Moments of denial creep in when I allow myself to think that perhaps he'll live a few more years. We may be extending his life a few months, but beyond that is alot to ask for. That said, the best thing to do is take this day by day and enjoy every moment with him. Even though it cramps our style, I'm enjoying the fact that he's going to the trouble of hoisting himself onto our bed (sometimes with an assist) every night, my feet occasionally cramped beneath his skinny but still substantial frame. He sleeps a great deal these days, and remains flat on the bed long after we get up, make tea, and begin our day. Once Mary starts working next week, we'll probably need to force him out of bed to take him for his morning constitutional.

Speaking of Mary's return to work after a long sojourn of un- and under-employment, Sparkey and Tina will again be without constant human companionship through the long days. Luckily, our dear friend David who has known the dogs for more than a decade will be coming by for a few hours every afternoon to walk them, keep them company, and call us with The Sparkey Report. With a modicum of flexibility in my job, the need to work from home at times will definitely be on my radar, especially as Sparkey begins to decline, or becomes acutely ill again.

= = = = =

TO BE DONE ▸
1. Answer these questions about the text about Sparkey:
(a) When does Mary start working?
(b) Who will come by every afternoon to walk the dogs?
(c) For how long has that person known the dogs?
2. Copy word for word the part of the text about Sparkey from "Speaking of Mary's" to "acutely ill again.".

= = = = =

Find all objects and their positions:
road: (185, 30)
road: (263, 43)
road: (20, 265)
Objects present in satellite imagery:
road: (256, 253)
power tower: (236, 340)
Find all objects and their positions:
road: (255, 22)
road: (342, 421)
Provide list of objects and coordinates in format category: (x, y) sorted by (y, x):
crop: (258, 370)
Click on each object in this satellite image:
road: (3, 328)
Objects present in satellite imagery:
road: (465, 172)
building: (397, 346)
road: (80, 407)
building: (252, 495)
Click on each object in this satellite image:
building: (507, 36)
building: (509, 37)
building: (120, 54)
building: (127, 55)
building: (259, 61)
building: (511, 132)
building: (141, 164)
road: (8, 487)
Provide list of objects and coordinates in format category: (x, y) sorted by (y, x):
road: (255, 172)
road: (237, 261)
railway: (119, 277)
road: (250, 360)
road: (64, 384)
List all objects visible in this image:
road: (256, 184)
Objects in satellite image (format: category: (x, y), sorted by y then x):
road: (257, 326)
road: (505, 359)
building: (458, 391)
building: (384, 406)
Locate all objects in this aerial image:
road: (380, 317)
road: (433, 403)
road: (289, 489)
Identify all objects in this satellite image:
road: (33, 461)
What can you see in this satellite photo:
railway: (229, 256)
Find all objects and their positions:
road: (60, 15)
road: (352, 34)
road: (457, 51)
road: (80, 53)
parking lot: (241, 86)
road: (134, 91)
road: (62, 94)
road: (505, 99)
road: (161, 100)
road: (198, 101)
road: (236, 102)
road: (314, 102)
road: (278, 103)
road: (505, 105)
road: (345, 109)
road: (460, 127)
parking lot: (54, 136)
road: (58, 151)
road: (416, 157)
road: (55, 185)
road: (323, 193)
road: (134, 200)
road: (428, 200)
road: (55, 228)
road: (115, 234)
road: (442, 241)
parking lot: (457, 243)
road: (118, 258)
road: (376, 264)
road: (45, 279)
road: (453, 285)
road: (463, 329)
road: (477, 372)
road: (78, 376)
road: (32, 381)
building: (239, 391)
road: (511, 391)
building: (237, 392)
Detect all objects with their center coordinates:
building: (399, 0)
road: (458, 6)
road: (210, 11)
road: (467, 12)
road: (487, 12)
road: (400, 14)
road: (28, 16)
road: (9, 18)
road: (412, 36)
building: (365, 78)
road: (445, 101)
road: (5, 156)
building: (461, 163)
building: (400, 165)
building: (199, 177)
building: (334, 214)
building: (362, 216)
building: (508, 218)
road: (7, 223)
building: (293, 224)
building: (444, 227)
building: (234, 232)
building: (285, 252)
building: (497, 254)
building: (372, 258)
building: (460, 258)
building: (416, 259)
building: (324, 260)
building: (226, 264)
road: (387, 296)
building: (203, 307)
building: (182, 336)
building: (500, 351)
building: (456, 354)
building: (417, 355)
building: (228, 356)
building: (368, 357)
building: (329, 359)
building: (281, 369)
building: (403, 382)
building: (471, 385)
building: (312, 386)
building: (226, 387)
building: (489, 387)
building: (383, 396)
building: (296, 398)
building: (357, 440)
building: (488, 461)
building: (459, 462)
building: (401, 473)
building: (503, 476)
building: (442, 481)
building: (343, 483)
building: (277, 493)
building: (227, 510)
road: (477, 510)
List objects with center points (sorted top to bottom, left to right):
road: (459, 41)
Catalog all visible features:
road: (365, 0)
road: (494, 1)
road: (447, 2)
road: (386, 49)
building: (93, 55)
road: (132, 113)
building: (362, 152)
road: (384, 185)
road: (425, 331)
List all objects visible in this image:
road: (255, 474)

= = = = =

EXPECTED RESULTS ▸
1.
(a) Next week.
(b) David.
(c) More than a decade.

2.
Speaking of Mary's return to work after a long sojourn of un- and under-employment, Sparkey and Tina will again be without constant human companionship through the long days. Luckily, our dear friend David who has known the dogs for more than a decade will be coming by for a few hours every afternoon to walk them, keep them company, and call us with The Sparkey Report. With a modicum of flexibility in my job, the need to work from home at times will definitely be on my radar, especially as Sparkey begins to decline, or becomes acutely ill again.